— Extracted records —
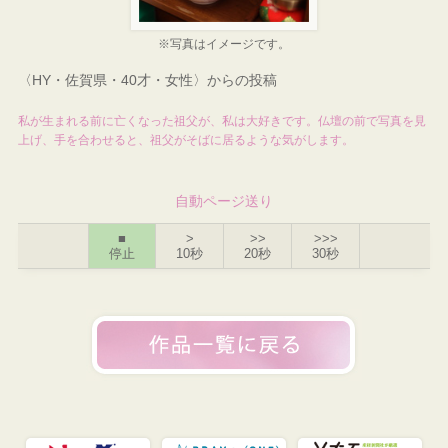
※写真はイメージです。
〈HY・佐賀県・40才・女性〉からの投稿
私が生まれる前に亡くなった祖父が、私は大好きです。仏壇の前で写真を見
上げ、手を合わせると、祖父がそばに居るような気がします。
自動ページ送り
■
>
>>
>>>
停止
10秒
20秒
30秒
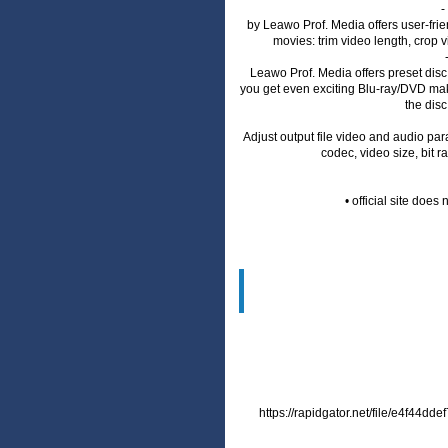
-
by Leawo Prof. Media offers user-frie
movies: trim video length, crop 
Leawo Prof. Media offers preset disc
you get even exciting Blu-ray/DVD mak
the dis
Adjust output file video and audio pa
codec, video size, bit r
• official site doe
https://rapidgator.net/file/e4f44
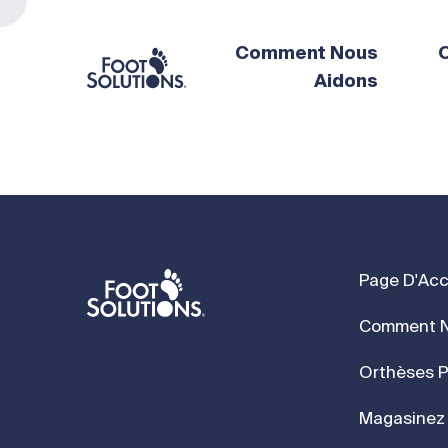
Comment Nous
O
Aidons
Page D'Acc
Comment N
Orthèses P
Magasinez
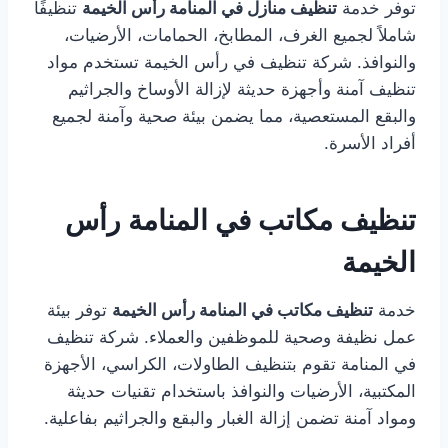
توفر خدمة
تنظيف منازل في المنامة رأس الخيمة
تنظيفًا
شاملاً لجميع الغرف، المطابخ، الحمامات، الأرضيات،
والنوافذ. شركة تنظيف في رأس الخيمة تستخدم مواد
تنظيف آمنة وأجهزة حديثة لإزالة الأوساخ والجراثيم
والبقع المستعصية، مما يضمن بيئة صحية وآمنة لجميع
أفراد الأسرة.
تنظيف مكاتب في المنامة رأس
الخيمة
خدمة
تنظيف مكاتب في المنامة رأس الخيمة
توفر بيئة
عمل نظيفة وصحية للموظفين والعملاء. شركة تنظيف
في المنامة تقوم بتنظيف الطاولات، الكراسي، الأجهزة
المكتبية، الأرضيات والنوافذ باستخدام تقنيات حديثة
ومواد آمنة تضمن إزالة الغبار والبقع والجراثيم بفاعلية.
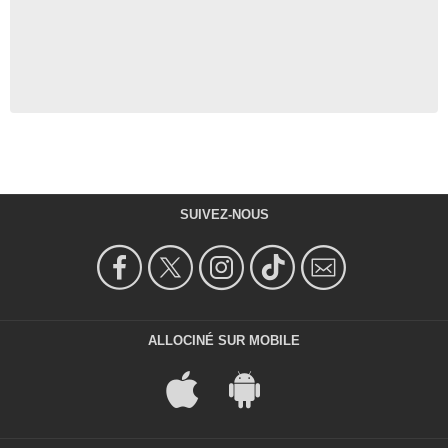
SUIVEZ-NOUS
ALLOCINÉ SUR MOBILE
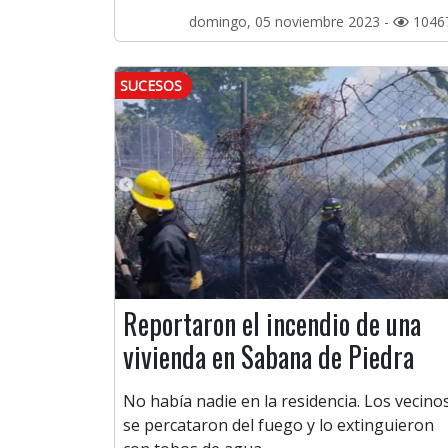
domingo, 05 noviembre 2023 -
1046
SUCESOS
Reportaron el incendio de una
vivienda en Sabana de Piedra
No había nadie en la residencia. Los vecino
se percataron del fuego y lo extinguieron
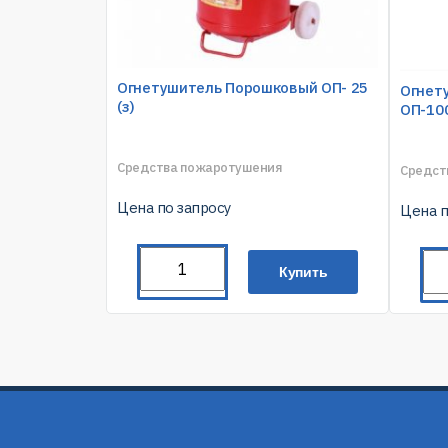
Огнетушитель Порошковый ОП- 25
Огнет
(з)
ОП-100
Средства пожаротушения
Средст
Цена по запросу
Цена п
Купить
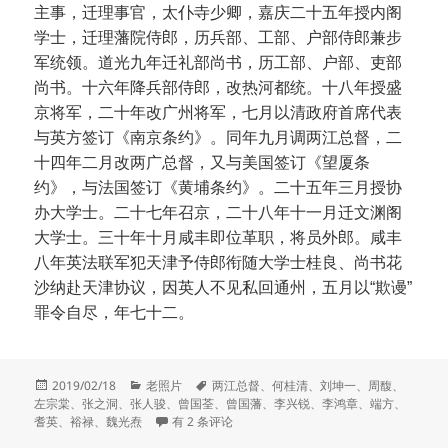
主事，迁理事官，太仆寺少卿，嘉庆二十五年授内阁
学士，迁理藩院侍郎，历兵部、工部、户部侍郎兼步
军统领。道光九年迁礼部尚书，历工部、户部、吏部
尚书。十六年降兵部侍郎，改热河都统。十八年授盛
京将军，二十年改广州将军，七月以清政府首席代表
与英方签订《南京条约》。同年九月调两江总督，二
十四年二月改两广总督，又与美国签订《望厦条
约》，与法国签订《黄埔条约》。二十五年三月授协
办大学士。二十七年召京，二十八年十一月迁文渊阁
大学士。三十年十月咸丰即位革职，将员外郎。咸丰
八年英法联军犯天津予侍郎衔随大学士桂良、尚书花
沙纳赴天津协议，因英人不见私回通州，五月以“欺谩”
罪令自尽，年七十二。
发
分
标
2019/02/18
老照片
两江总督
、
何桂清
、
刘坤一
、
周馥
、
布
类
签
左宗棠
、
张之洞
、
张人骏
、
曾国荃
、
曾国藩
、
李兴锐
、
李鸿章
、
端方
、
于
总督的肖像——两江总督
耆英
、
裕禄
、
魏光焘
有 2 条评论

--

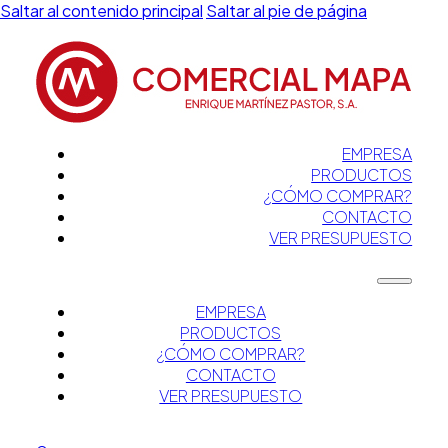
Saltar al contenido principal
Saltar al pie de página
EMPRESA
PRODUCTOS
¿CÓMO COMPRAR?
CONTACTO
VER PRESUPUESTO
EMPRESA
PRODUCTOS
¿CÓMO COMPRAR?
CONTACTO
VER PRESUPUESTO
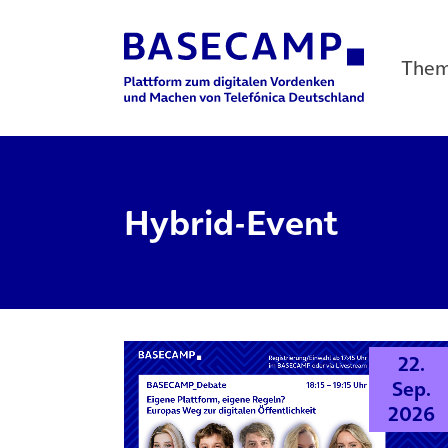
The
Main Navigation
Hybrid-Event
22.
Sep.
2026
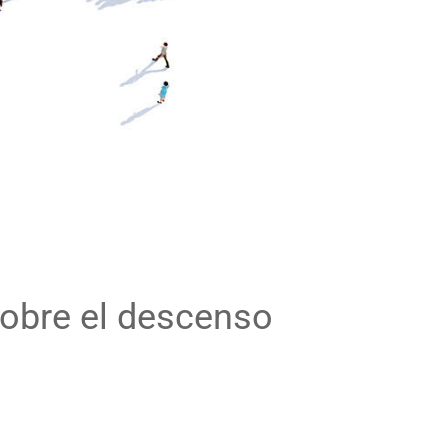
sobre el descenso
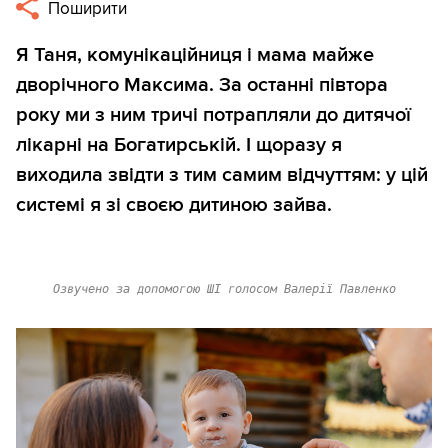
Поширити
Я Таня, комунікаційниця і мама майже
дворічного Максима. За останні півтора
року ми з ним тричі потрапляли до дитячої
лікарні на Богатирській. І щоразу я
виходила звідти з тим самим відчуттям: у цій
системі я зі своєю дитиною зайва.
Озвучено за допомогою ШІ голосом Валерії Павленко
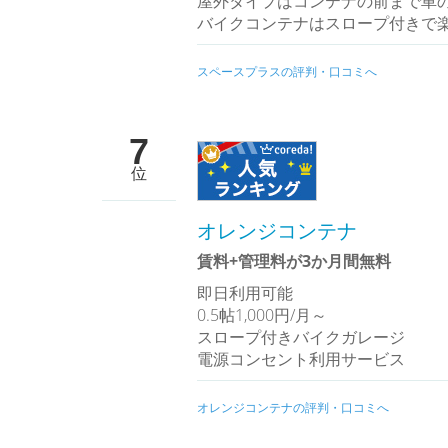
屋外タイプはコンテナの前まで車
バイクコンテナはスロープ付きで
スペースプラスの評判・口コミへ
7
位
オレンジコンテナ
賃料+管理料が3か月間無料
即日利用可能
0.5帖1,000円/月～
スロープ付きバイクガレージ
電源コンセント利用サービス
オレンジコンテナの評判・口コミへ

— Assignment —
Count the lines in the rows above that contain the string "offers", and reply with the number alone.

— Exercise solution —
2